Measuring device reading data:
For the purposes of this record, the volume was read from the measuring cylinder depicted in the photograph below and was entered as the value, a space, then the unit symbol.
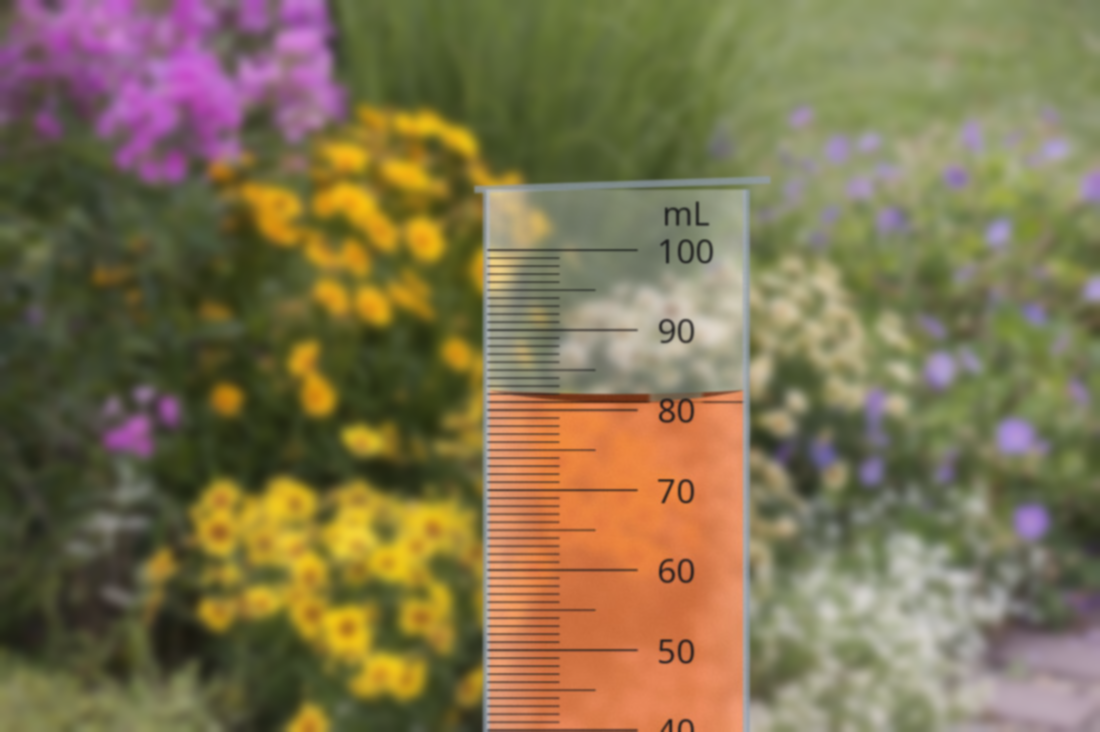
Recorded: 81 mL
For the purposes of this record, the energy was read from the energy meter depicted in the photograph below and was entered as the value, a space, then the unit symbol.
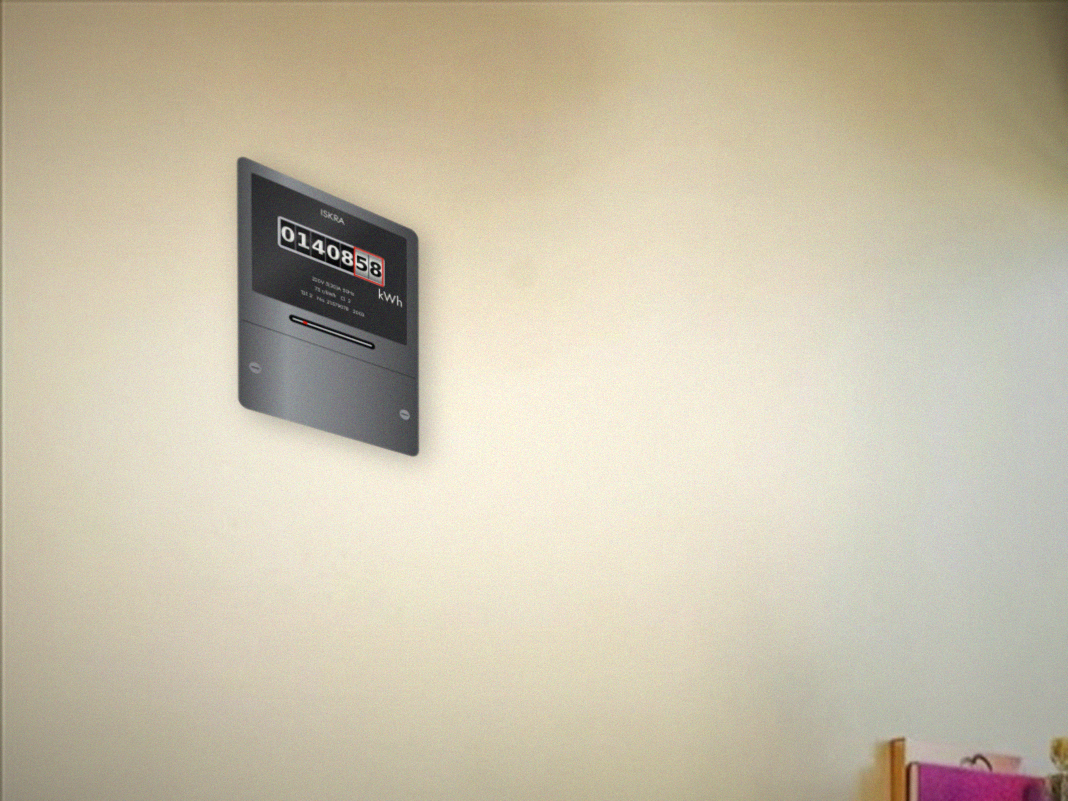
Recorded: 1408.58 kWh
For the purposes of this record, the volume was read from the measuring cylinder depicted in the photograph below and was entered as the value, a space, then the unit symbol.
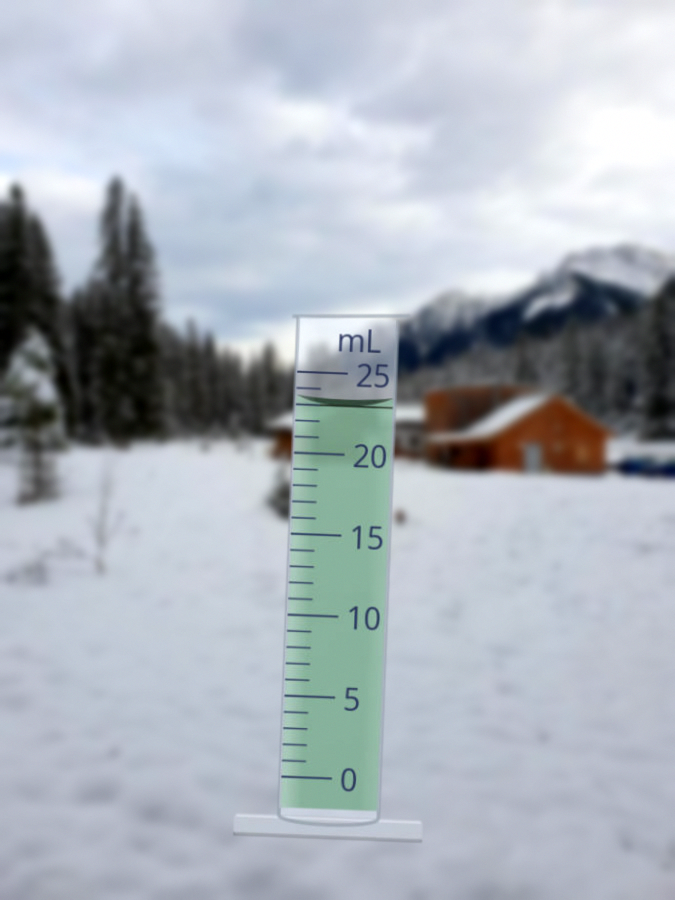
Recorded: 23 mL
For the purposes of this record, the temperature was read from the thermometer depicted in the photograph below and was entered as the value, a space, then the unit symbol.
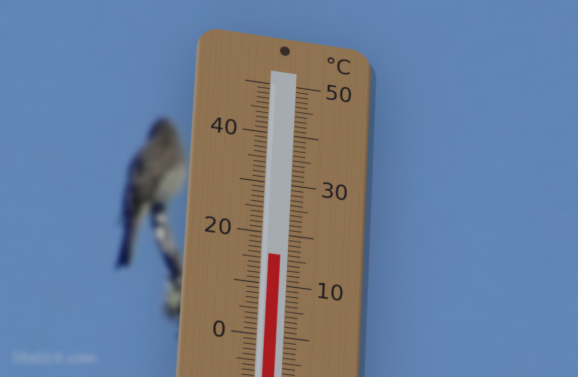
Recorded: 16 °C
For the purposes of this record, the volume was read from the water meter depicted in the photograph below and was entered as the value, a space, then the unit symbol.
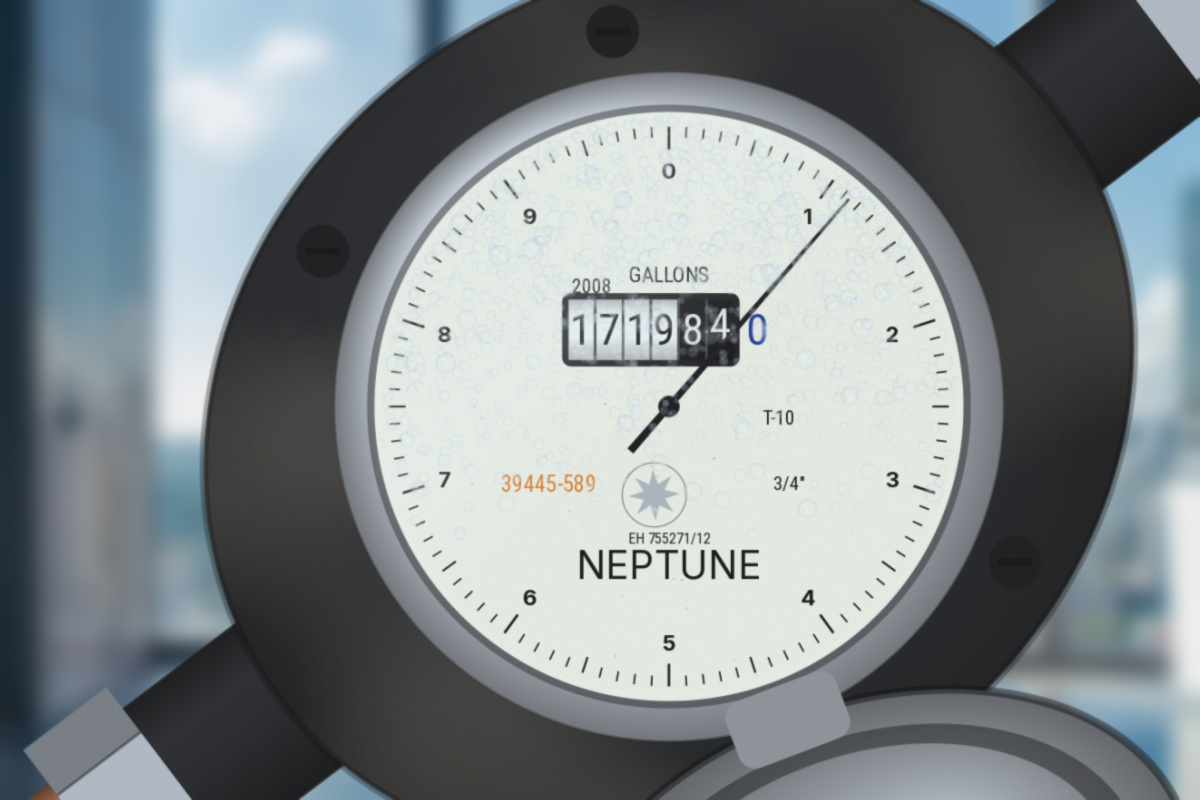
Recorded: 1719841.1 gal
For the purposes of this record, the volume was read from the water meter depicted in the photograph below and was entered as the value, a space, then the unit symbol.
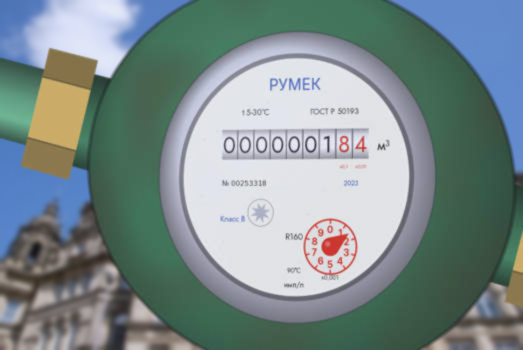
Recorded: 1.841 m³
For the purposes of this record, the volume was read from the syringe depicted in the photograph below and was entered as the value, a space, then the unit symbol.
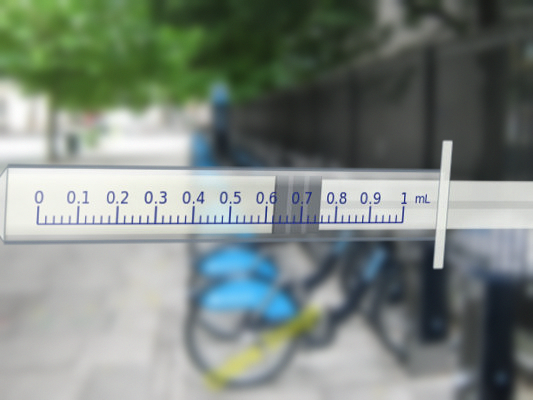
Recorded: 0.62 mL
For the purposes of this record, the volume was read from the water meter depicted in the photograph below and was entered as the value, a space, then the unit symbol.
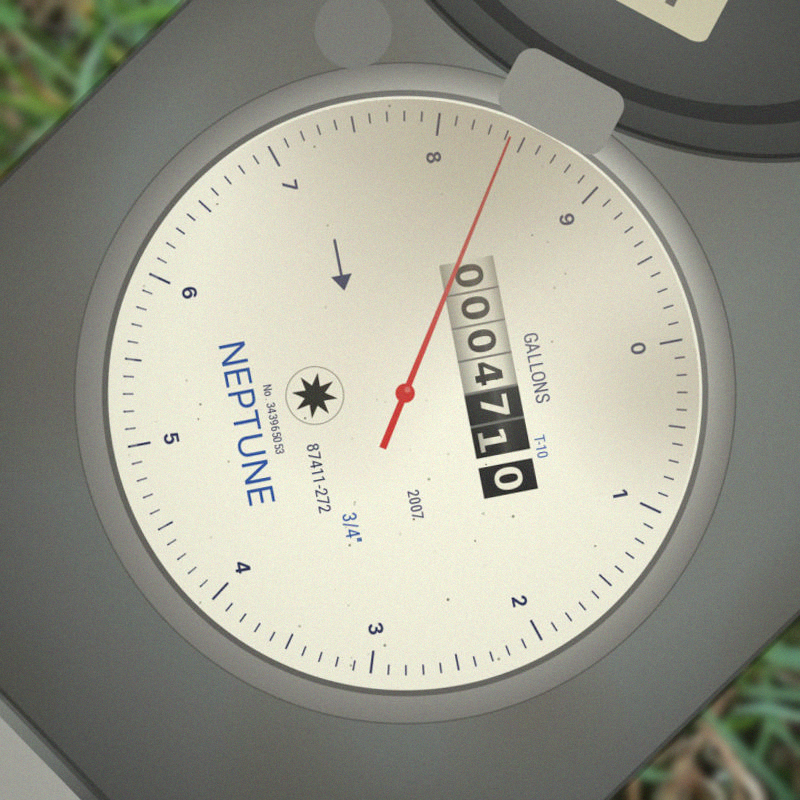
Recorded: 4708.4 gal
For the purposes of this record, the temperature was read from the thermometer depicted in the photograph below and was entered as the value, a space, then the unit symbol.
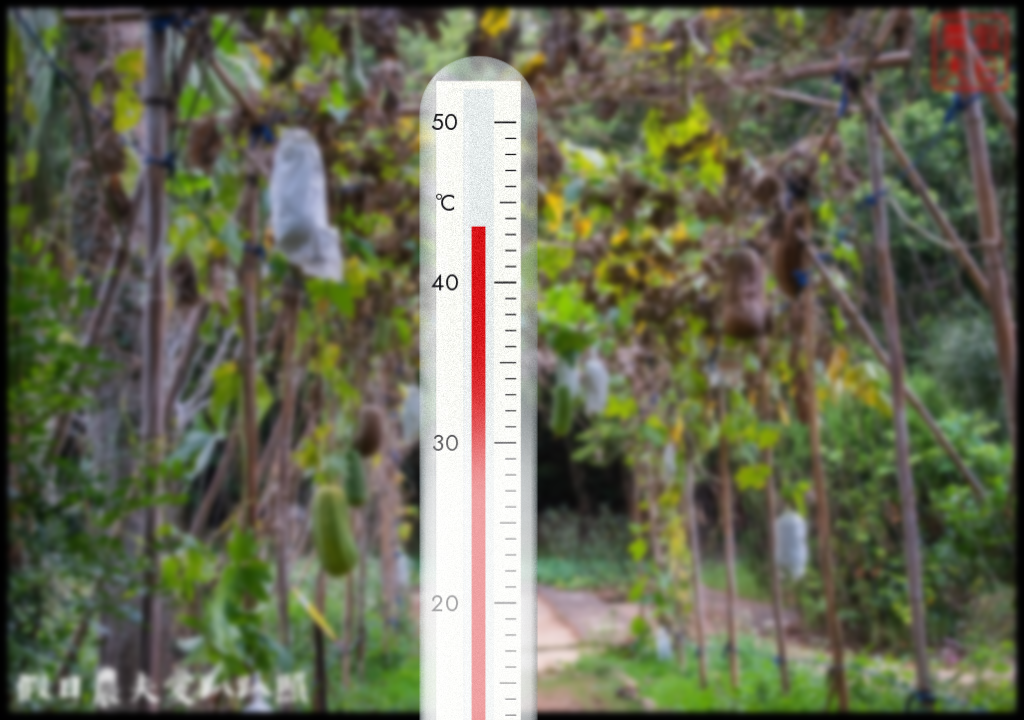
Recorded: 43.5 °C
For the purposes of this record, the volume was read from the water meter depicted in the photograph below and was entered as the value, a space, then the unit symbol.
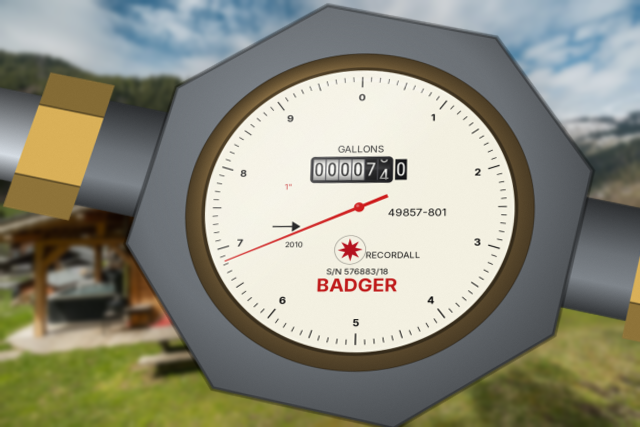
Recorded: 736.8 gal
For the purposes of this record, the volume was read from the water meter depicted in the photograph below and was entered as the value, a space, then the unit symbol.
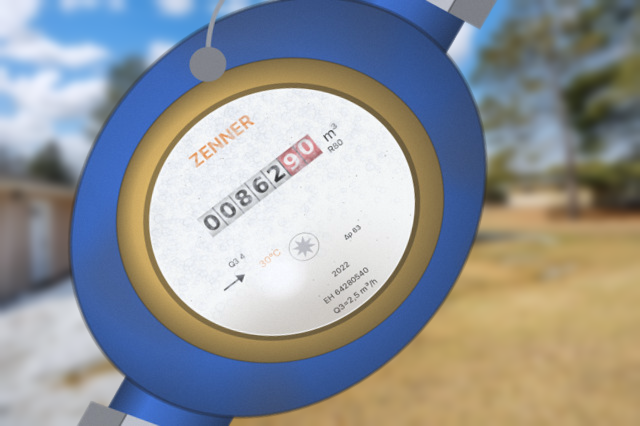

_What to do:_ Rewrite all of the data above with "measuring cylinder" changed to "graduated cylinder" and everything else left as it is. Leave the pictures out.

_Written answer:_
For the purposes of this record, the volume was read from the graduated cylinder depicted in the photograph below and was entered as the value, a space, then the unit symbol.
Recorded: 81 mL
For the purposes of this record, the energy was read from the energy meter depicted in the photograph below and was entered as the value, a space, then the unit symbol.
Recorded: 1408.58 kWh
For the purposes of this record, the volume was read from the graduated cylinder depicted in the photograph below and was entered as the value, a space, then the unit symbol.
Recorded: 23 mL
For the purposes of this record, the temperature was read from the thermometer depicted in the photograph below and was entered as the value, a space, then the unit symbol.
Recorded: 16 °C
For the purposes of this record, the volume was read from the water meter depicted in the photograph below and was entered as the value, a space, then the unit symbol.
Recorded: 1719841.1 gal
For the purposes of this record, the volume was read from the water meter depicted in the photograph below and was entered as the value, a space, then the unit symbol.
Recorded: 1.841 m³
For the purposes of this record, the volume was read from the syringe depicted in the photograph below and was entered as the value, a space, then the unit symbol.
Recorded: 0.62 mL
For the purposes of this record, the volume was read from the water meter depicted in the photograph below and was entered as the value, a space, then the unit symbol.
Recorded: 4708.4 gal
For the purposes of this record, the temperature was read from the thermometer depicted in the photograph below and was entered as the value, a space, then the unit symbol.
Recorded: 43.5 °C
For the purposes of this record, the volume was read from the water meter depicted in the photograph below and was entered as the value, a space, then the unit symbol.
Recorded: 736.8 gal
For the purposes of this record, the volume was read from the water meter depicted in the photograph below and was entered as the value, a space, then the unit symbol.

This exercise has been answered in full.